I constantly go back and forth trying to decide what exactly is the best job in sports. For a while I settled on pro golfers. Golf is not too physically demanding, golfers are always in good weather and the money is good. Then I recently realized that if you are not one of the few top players you are constantly fighting for a win and need to play every week to be sure you keep your tour card. This means being on the road for about 7 months a year and disqualified golfers from contention.
All of the recent stories about pitchers and catchers reporting to spring training opened my eyes to the true best job in sports: a starting pitcher. The major reasons I landed on how starting pitchers landed this title are laid out below.
Starting pitchers have an incredible impact on every game they play. A starting pitcher in the National League is the only player in sports that has complete control of a game. I don’t know if it has ever happened, but a no hitter and a home run by a pitcher guarantees victory. A hockey goalie can put up a shut out but can’t score goals, a QB can throw 5 TDs but can’t play defense and even a star NBA player can have a great night but can’t defend all 5 players on the other team. Of course these are extreme examples, but a starting pitcher being on or off his game has a pretty linear correlation to whether a team wins or loses.
You play once every 5 games, with very limited work needed in between.
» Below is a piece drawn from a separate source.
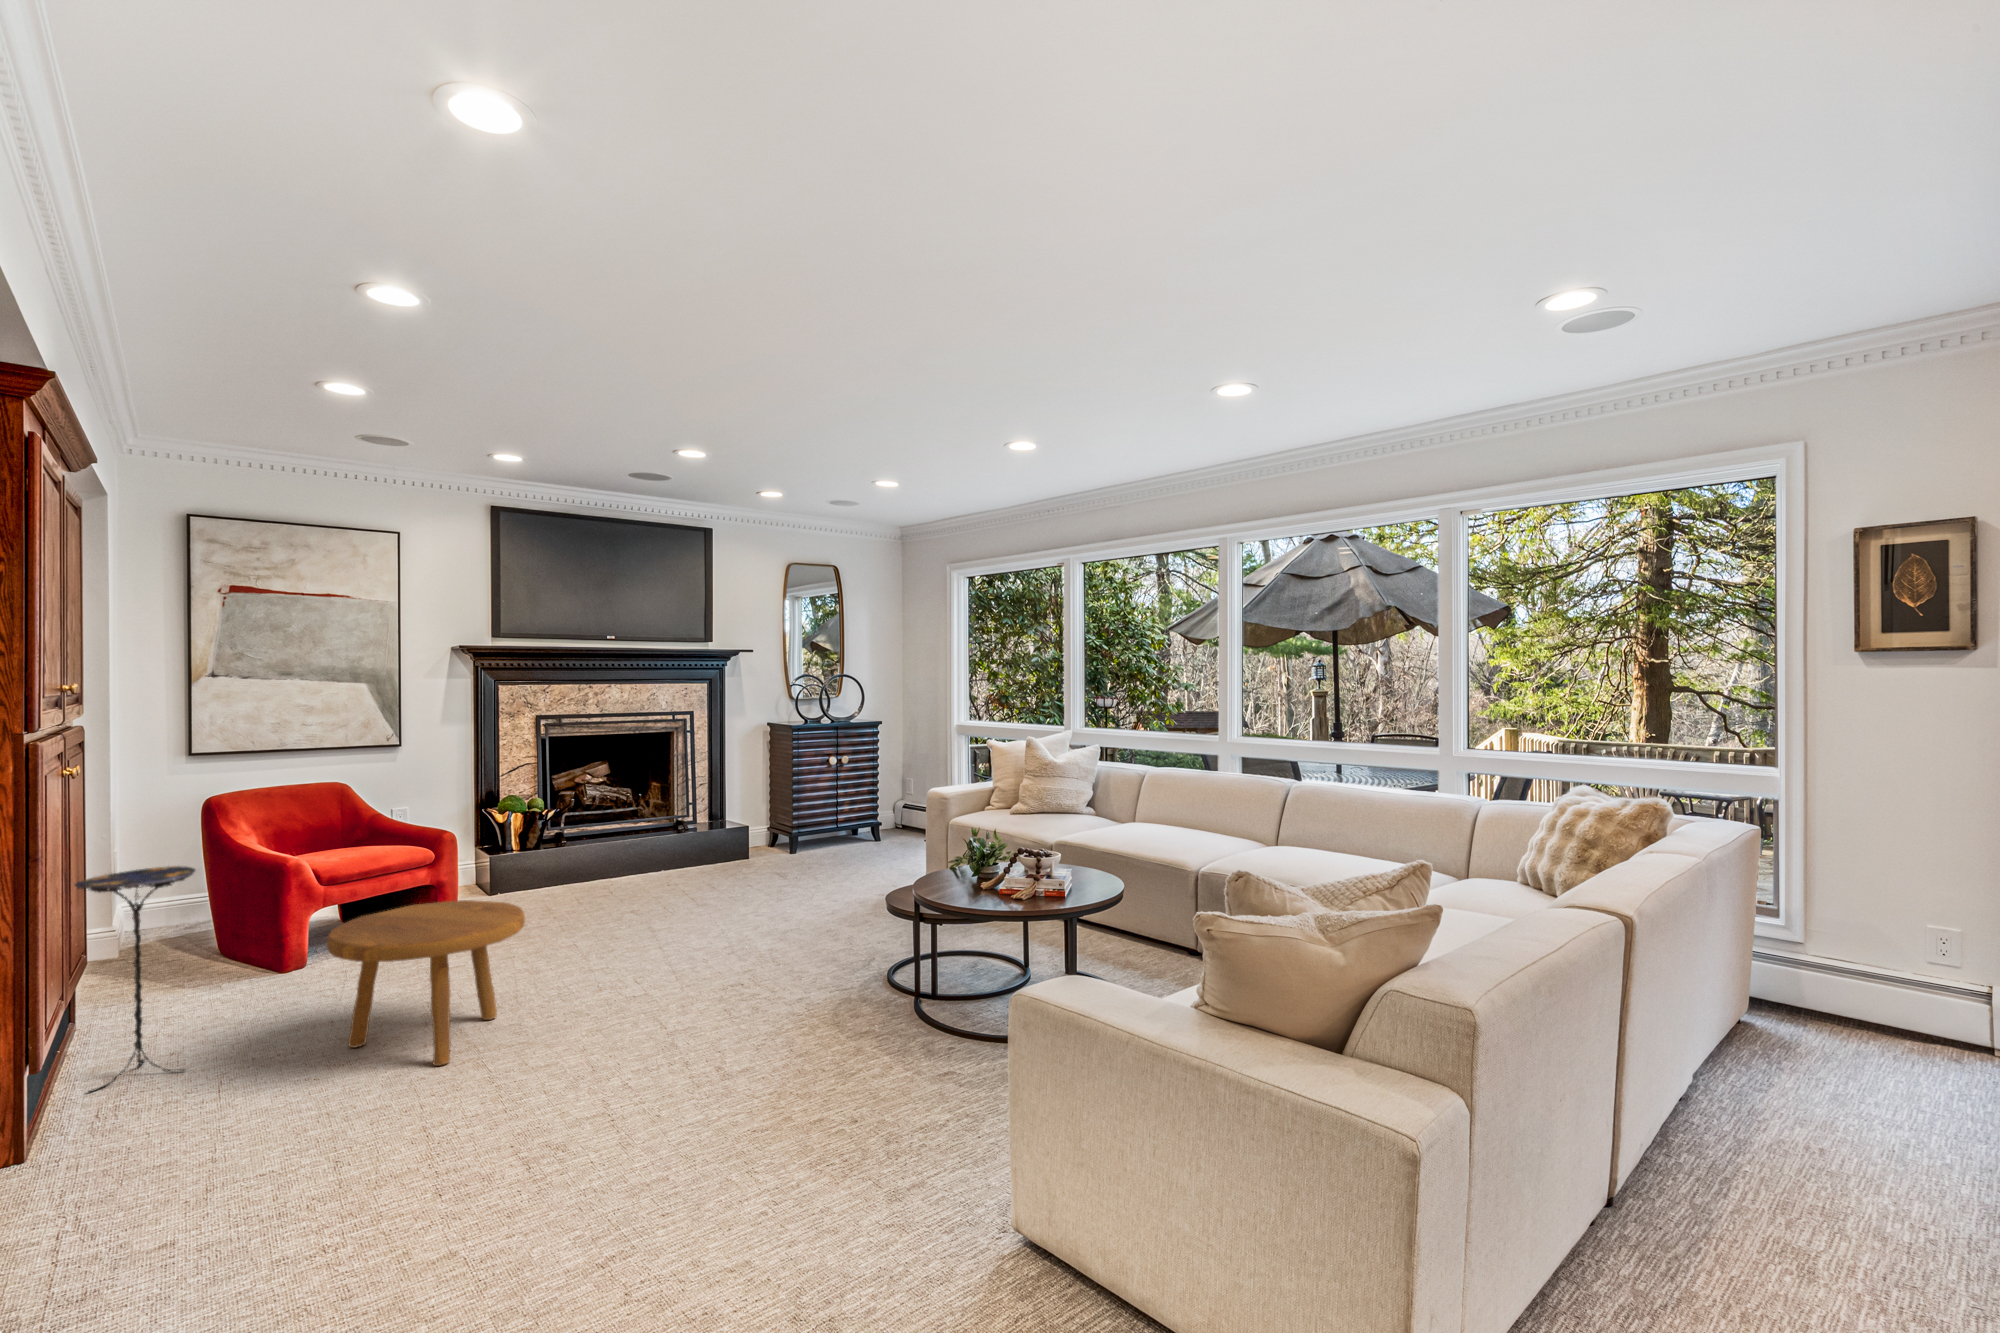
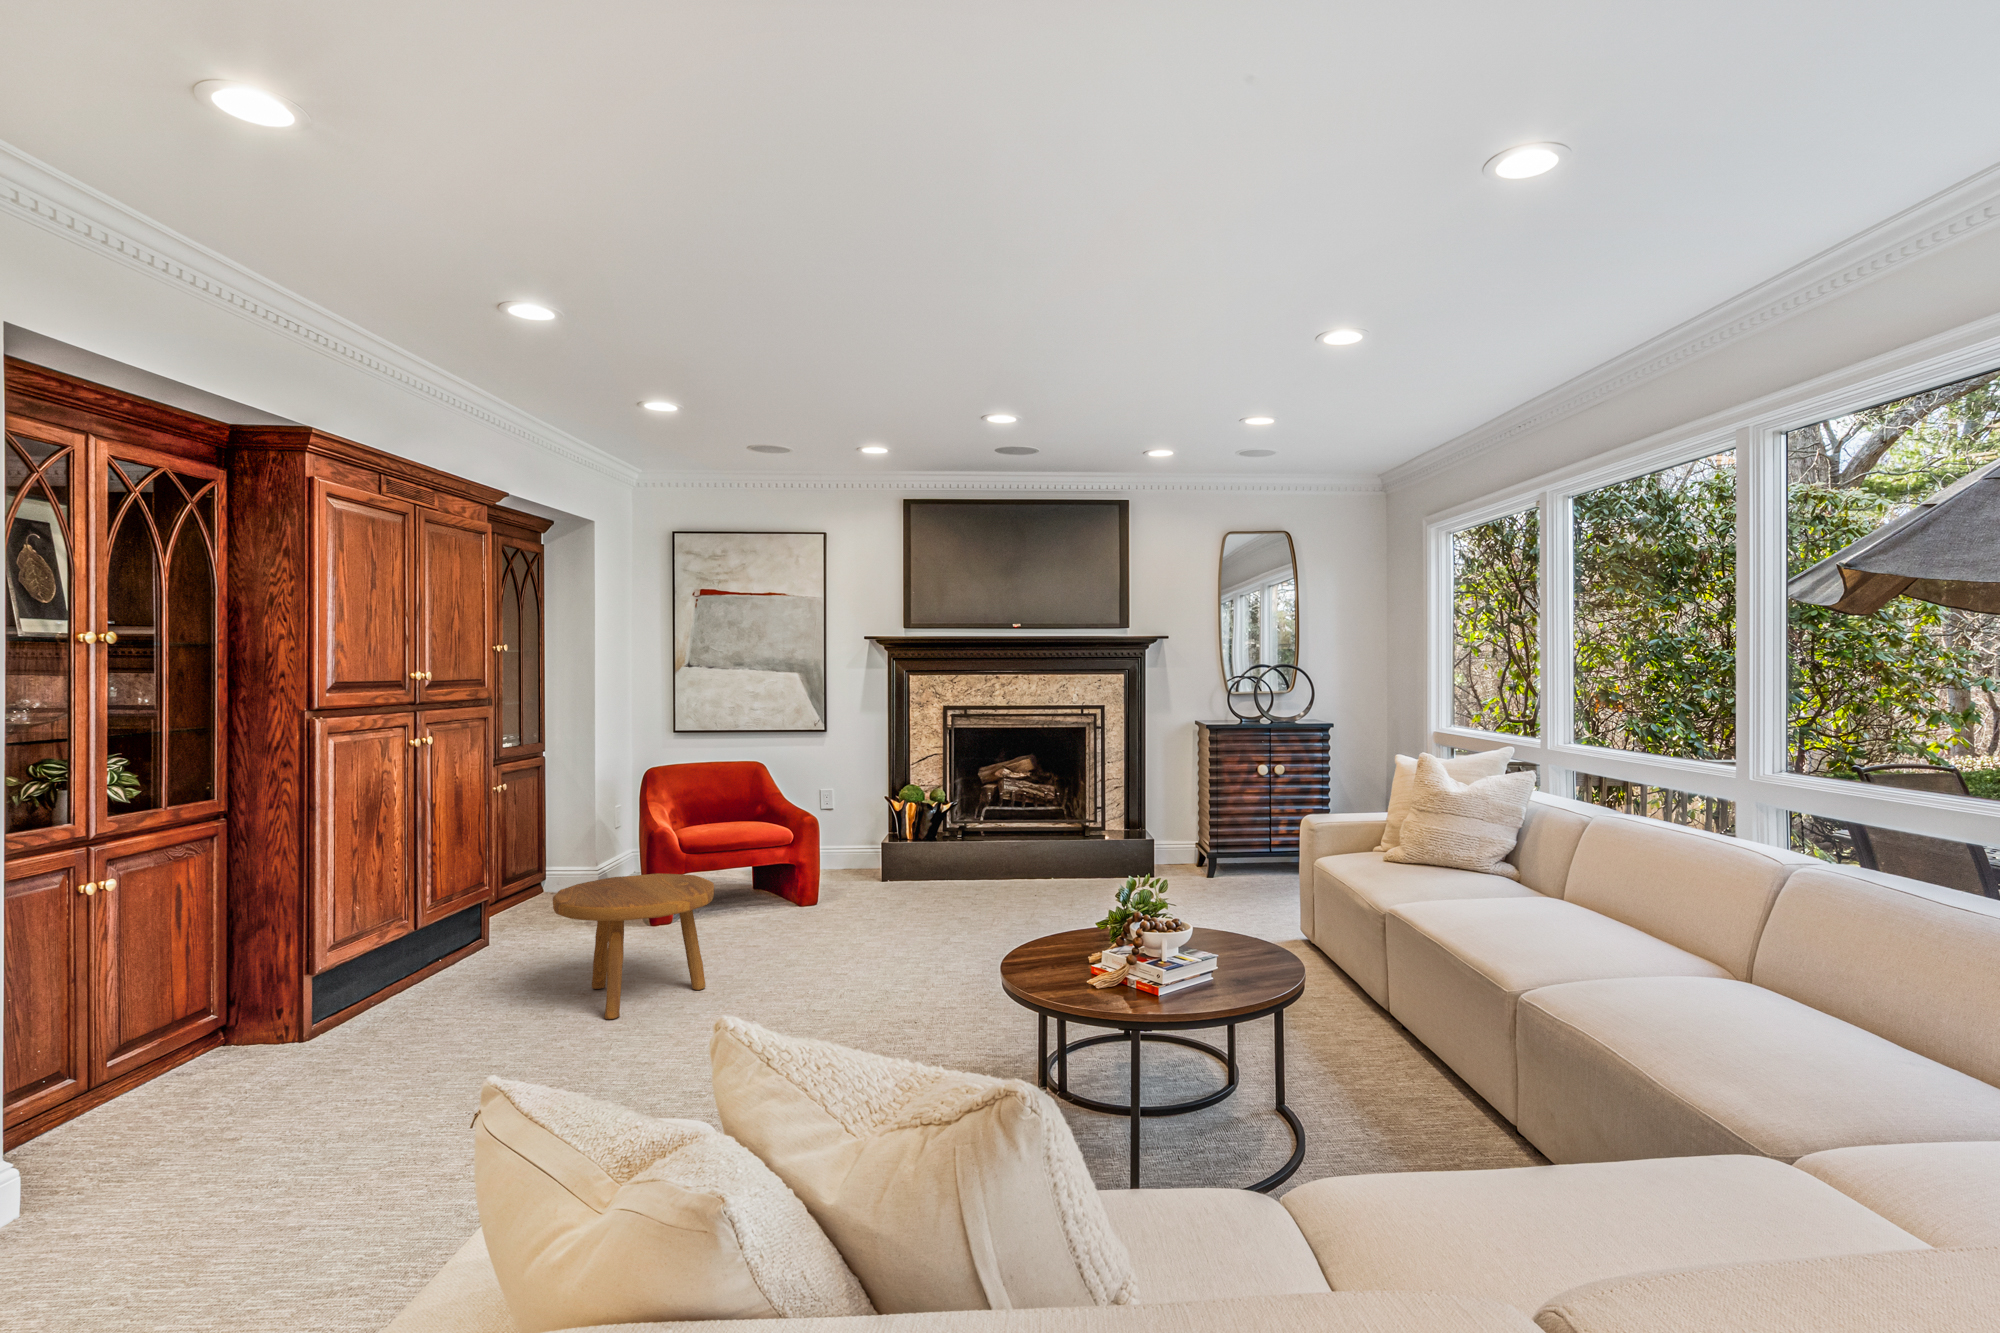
side table: present [75,866,195,1092] -> none [439,817,517,981]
The baseball season is a grind, no doubt about it, but a starting pitcher can relax for 80% of the games. There are no worries at all, just a front row seat that most fans would pay about $1,000 for. Pitchers can totally mentally relax when on days when they are not pitching. How great would it be to have to physically show up to work five days a week but only be productive one of those day. One might say that relief pitchers also don’t pitch every game, but when they wake up in the morning they don’t know if they would be pitching that day and cannot totally relax.
Even if you are average at your job the money is great. Let’s not even talk about stupid contracts like AJ Burnett’s. You can look at guys being overpaid at any position in any sport. A better example is the pay of a thoroughly average, but reliable back end of the rotation pitcher: Bronson Arroyo. His has a 112-105 career record and an overall ERA of 4.28. He made $7.7MM in 2011. This ranks much higher than the average major leaguer. It even scores well when compared to mid-tier players in other sports. The NBA’s much talked about mid-level exception, which is really designed for the NBA equivalents of Arroyo, now maxes out at $5MM. Let’s also not forget that all baseball contracts are 100% guaranteed.
There is low risk for long term physical injuries. By this I am referring to how an athlete’s profession impacts their quality of life after they retire. All in all, baseball players have it pretty easy in this category. Yes, pitchers run into shoulder injuries all the time, but they don’t have to worry about concussions or hits that prevent them from living healthy and productive lives after they retire. If anyone questions this, simply spend an afternoon with a 50 year old former pitcher and a 50 year old former running back and see which one is getting around better.
That is the case I make for starting pitcher being the best job in sports, very happy to hear other perspectives.